*** Opening Given records ***

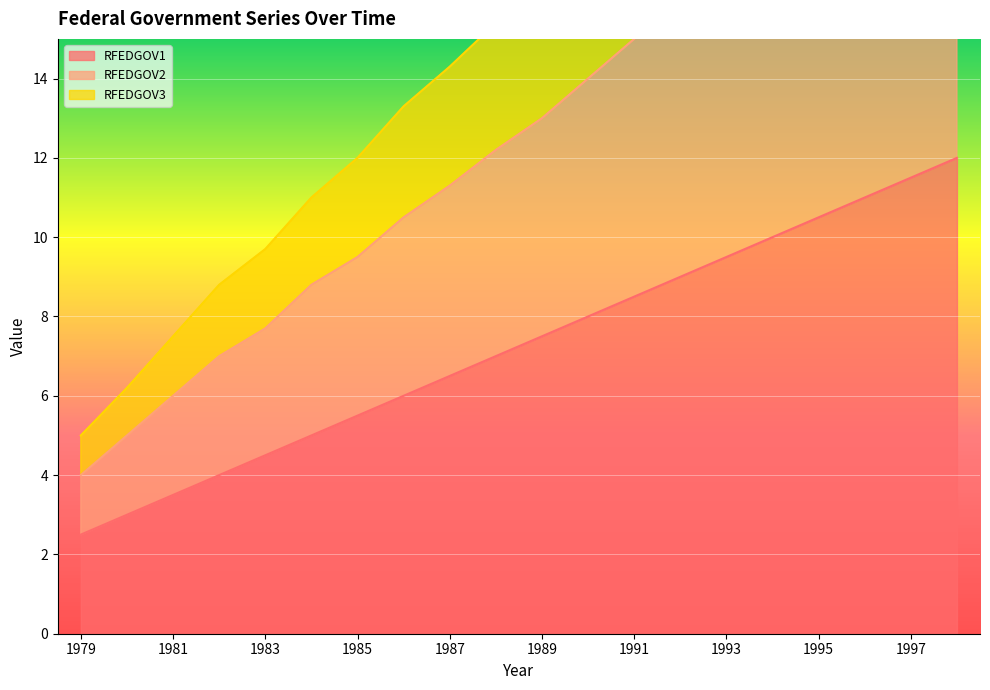

Is it true that RFEDGOV2 equals 21.0 at 1997?

True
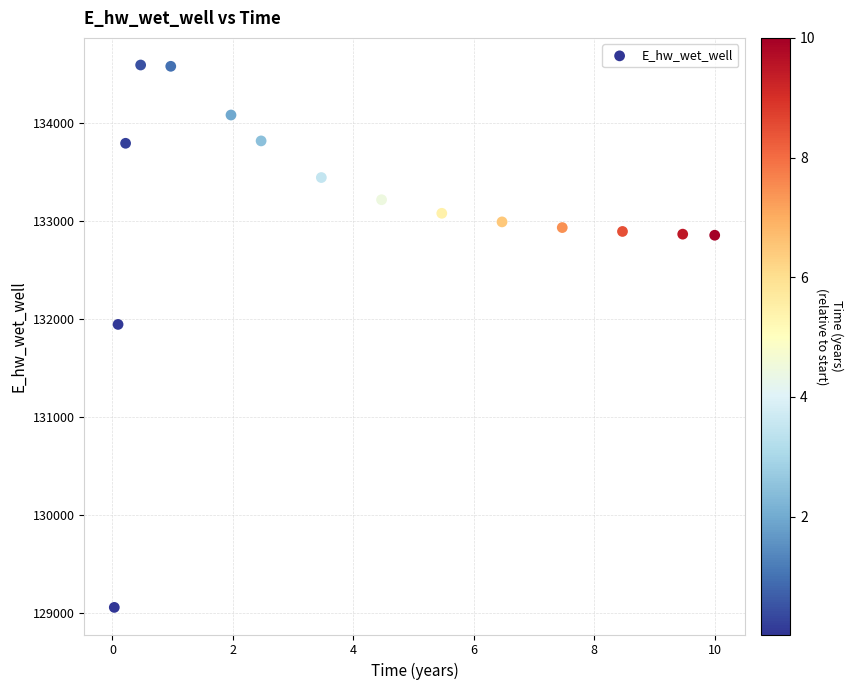

What is the range of Y values (max minus min)?

5532.4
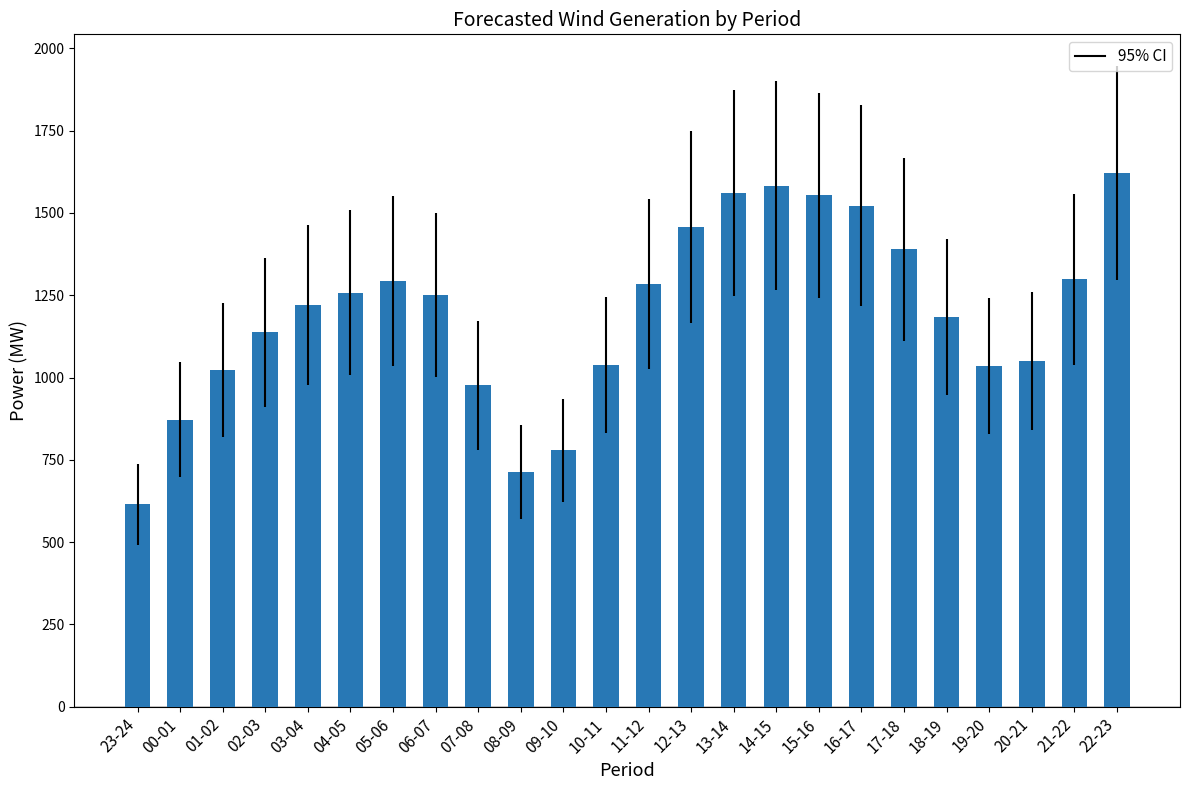

What is the label of the 15th bar from the right?

08-09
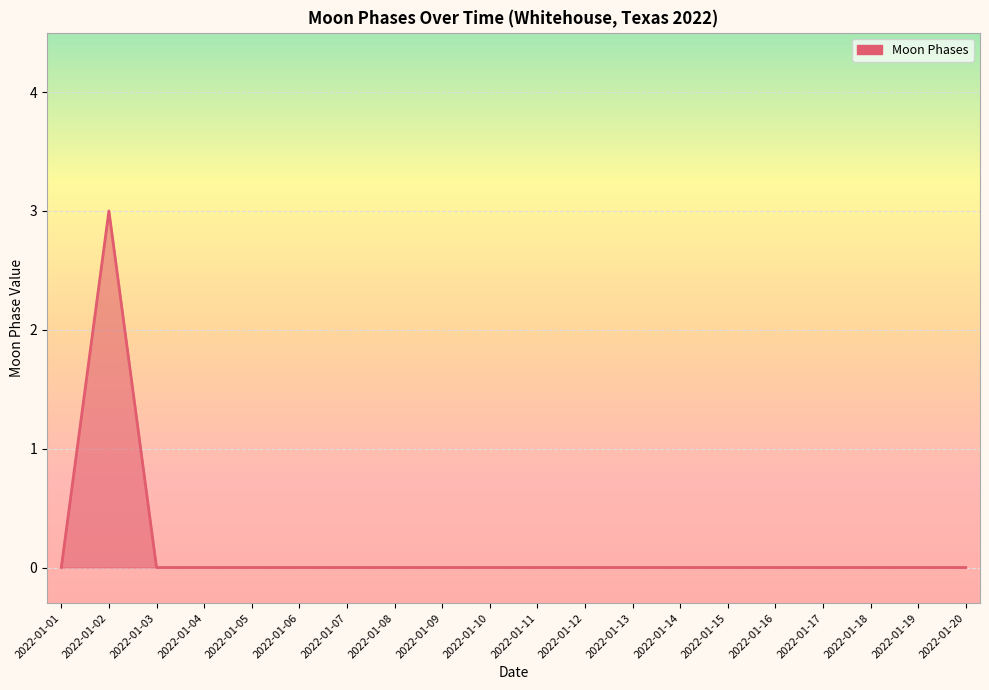

How many lines are shown in the chart?

1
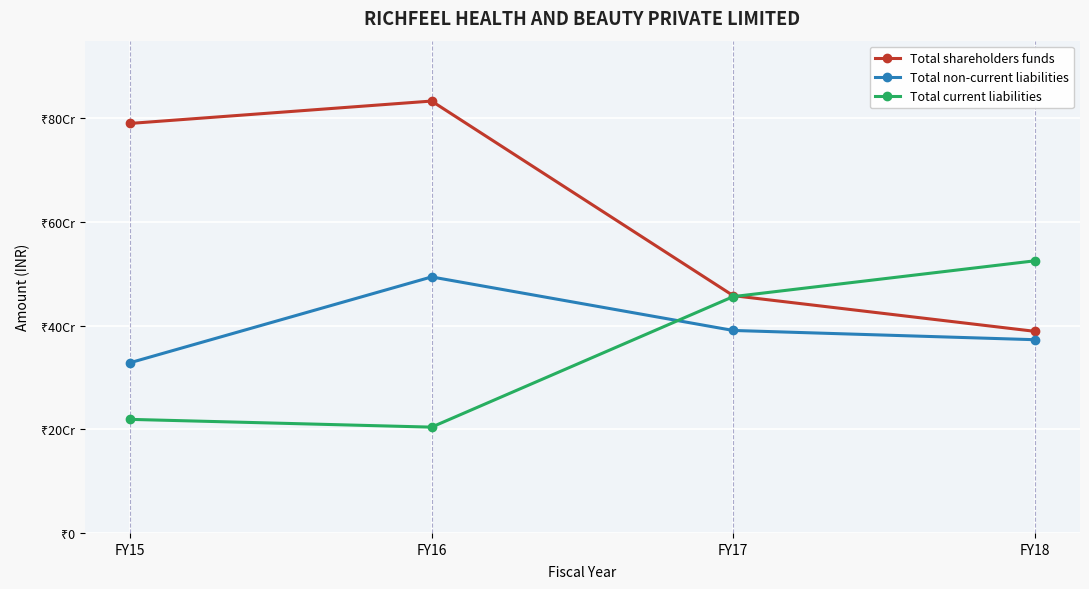

Is it true that Total current liabilities equals 456055796 at FY17?

True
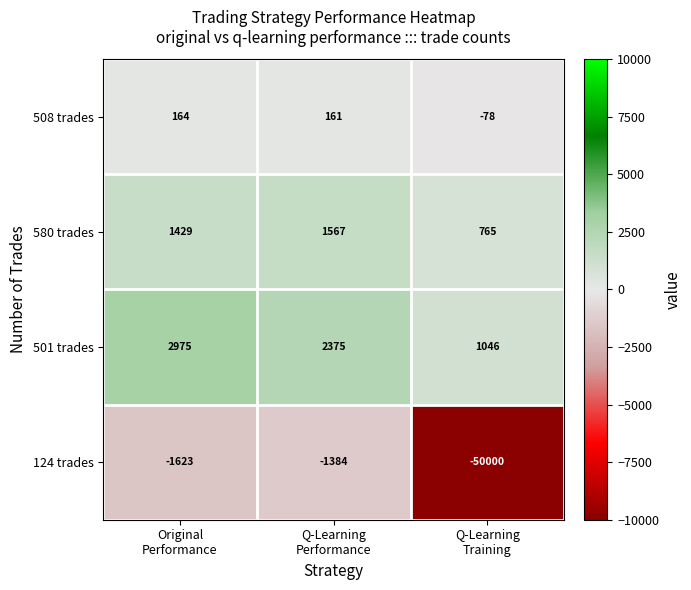

Which series has the largest total across all categories?

501 trades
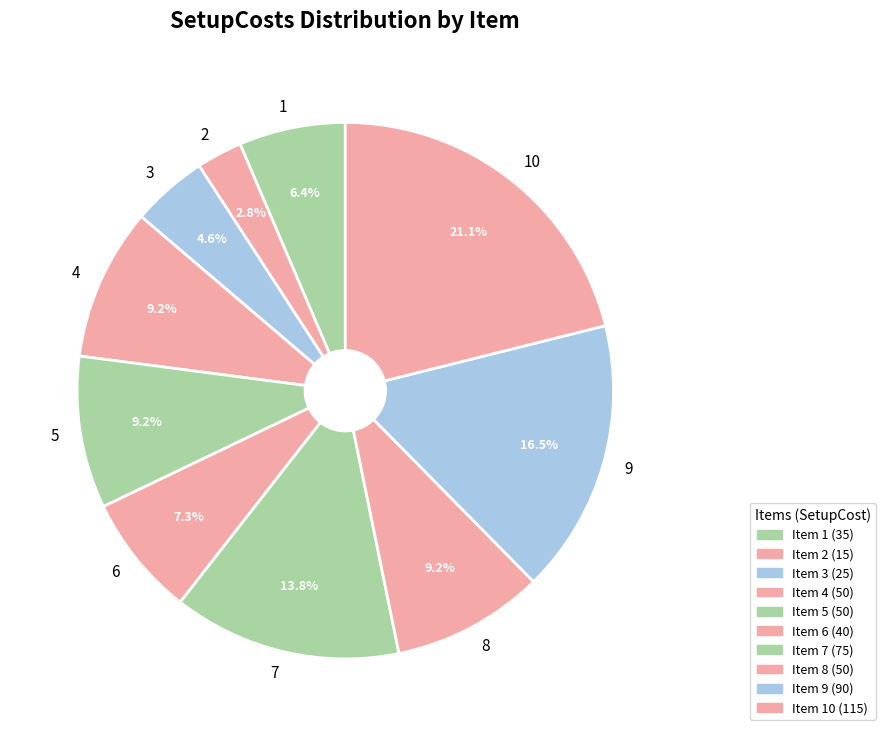

Count the number of slices in the pie.

10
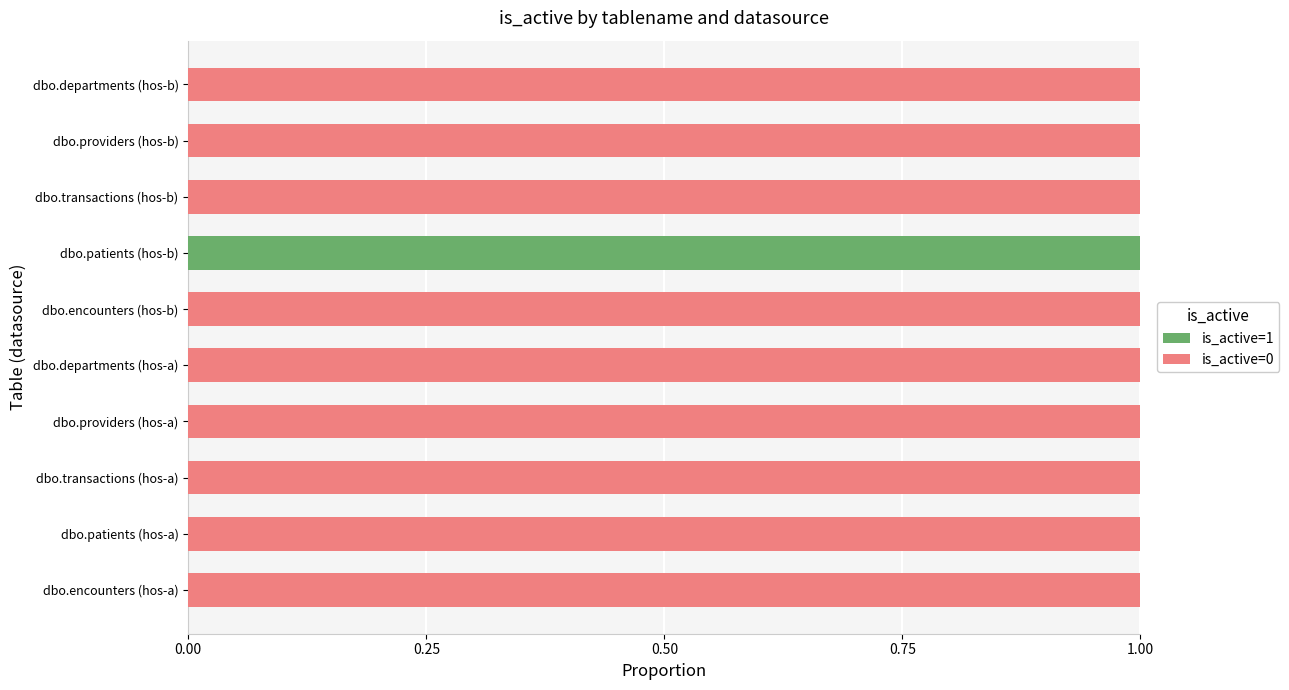

The is_active=1 series shows -1 at dbo.departments (hos-b). True or false?

False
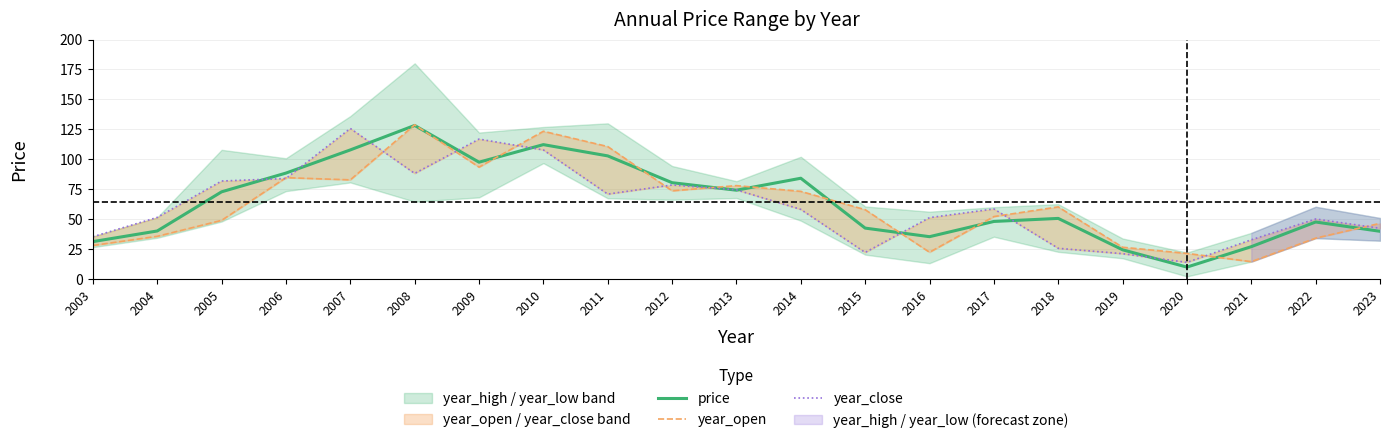

What is the highest value of the year_open series?

128.7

*** Closing Given records ***

◆ Exercise prompt
Can you render every line of the records above as a Markdown table with the columns "Row" and "Text", skipping blank lines and leaving out the pictures?

◆ Solution below
| Row | Text |
|---|---|
| 1 | Is it true that RFEDGOV2 equals 21.0 at 1997? |
| 2 | True |
| 3 | What is the range of Y values (max minus min)? |
| 4 | 5532.4 |
| 5 | What is the label of the 15th bar from the right? |
| 6 | 08-09 |
| 7 | How many lines are shown in the chart? |
| 8 | 1 |
| 9 | Is it true that Total current liabilities equals 456055796 at FY17? |
| 10 | True |
| 11 | Which series has the largest total across all categories? |
| 12 | 501 trades |
| 13 | Count the number of slices in the pie. |
| 14 | 10 |
| 15 | The is_active=1 series shows -1 at dbo.departments (hos-b). True or false? |
| 16 | False |
| 17 | What is the highest value of the year_open series? |
| 18 | 128.7 |